Через полтора суток меня перевели в камеру к уголовникам и мне стало немного веселее. Нам не разрешали ни книг, ни газет, вместо этого все время играло радио.
Из него мы узнали, что обвалился портал Киевского почтамта. Под обломками погибло девять человек. Я волновался, чтобы среди погибших не было кого-нибудь с наших, поскольку это было постоянное место сбора тех, кто интересовался политикой. Но все обошлось.
В камере я с интересом наблюдал все стадии наркотической ломки. Это был молодой парень с Кубани. Его взяли с маком на Киевском вокзале. Мучился он ужасно.
Мне довелось присутствовать при историческом событии. Как-то, после утреннего обыска и завтрака, железная дверь открылась и в камеру занесли несколько абсолютно новых матрасов. До этого мы валялись на голых нарах. Это было какое-то новое постановление. Все были настолько поражены этим актом гуманизма, что даже поверили в «перестройку».

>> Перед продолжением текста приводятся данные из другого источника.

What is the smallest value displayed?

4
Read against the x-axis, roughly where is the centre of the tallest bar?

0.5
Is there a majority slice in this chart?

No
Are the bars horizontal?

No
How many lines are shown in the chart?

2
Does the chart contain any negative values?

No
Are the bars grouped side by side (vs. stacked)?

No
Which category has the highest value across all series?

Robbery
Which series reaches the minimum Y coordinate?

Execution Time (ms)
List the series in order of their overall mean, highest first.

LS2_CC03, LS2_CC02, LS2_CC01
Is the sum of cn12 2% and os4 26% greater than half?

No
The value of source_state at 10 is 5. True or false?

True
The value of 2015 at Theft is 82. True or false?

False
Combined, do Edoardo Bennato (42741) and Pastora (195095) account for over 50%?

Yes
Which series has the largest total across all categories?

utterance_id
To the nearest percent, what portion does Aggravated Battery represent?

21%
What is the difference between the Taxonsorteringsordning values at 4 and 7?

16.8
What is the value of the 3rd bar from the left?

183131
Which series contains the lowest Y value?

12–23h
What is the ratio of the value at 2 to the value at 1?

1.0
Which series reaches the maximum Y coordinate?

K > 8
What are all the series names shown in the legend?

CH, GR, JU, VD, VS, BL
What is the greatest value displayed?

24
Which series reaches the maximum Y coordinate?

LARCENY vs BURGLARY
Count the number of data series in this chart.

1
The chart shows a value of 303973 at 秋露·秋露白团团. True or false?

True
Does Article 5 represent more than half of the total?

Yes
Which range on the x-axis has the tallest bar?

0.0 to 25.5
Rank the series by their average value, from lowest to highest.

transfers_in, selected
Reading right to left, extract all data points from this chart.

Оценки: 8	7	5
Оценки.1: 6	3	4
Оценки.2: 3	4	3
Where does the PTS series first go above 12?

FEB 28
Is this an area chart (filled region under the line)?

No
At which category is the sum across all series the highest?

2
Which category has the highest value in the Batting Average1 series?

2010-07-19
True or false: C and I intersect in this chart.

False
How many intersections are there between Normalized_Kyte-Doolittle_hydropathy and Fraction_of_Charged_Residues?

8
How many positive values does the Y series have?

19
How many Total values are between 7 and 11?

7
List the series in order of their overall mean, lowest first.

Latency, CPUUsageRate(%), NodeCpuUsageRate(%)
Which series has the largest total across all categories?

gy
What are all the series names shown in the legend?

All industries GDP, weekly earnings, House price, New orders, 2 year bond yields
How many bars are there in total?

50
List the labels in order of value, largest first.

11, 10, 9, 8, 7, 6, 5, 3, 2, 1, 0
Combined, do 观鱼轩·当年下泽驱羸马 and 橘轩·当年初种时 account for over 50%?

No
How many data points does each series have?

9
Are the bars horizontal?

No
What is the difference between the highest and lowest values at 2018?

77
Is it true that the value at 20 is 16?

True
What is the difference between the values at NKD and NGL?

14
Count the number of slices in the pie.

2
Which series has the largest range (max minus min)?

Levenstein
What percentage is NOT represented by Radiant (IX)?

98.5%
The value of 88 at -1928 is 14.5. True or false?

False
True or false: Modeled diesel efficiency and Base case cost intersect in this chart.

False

Пока я скучал на нарах, моя жена устраивала на Крещатике акции протеста. Она была беременна. Интересно, что ни один из тех, с кого началась эта история не согласился помочь ей. Тогда это ее удивляло.
И вот прошло больше года, я снова под административным арестом. К вечеру следующего дня меня вывели из камеры и отвели к начальнику. Там какой-то чиновник в гражданском прочитал мне постановление городского суда о замене админареста денежным взысканием, после чего меня отпустили.
А случилось вот что. В Киев вот-вот должен был приехать Горбачев для встречи с кем-то из западных президентов. Для местного начальства было совсем некстати, что моя жена и товарищи устраивают прямо в центре города митинги с требованиями моего освобождения. Ко дню приезда были обещаны особенно хулиганские мероприятия в случае, если я все еще не буду на свободе.
Нахальство наших публичных акций все возрастало. Было несколько драк с милицией. Наконец после одной демонстрации, которая закончилась возложением венка из колючей проволоки к памятнику Ленина, было арестовано двое наших активистов. Началось следствие, их поместили в Лукьяновскую тюрьму.
Мы начали кампанию за их освобождение. В это время в организации вырастало глухое недовольство моей деятельностью. Оно имело вполне психологическую природу. В основе недовольства, как это часто бывает в подобных случаях, лежал страх. Вначале молодежь собирается в политические организации, чтобы ощутить собственную значимость, из потребности общения, из желания прикоснуться к какому-то высшему смыслу, но никогда для того, чтобы сесть в тюрьму.
На первых порах, когда можно было чувствовать себя героем без особенного риска, ситуация всех устраивала. Но на каком-то этапе молодые люди поняли, что тюрьма совсем рядом. В те времена даже пятнадцатисуточное заключение казалось серьезной угрозой. Даже небольшая опасность в том случае, если она ощущается постоянно, ощутимо угнетает личность.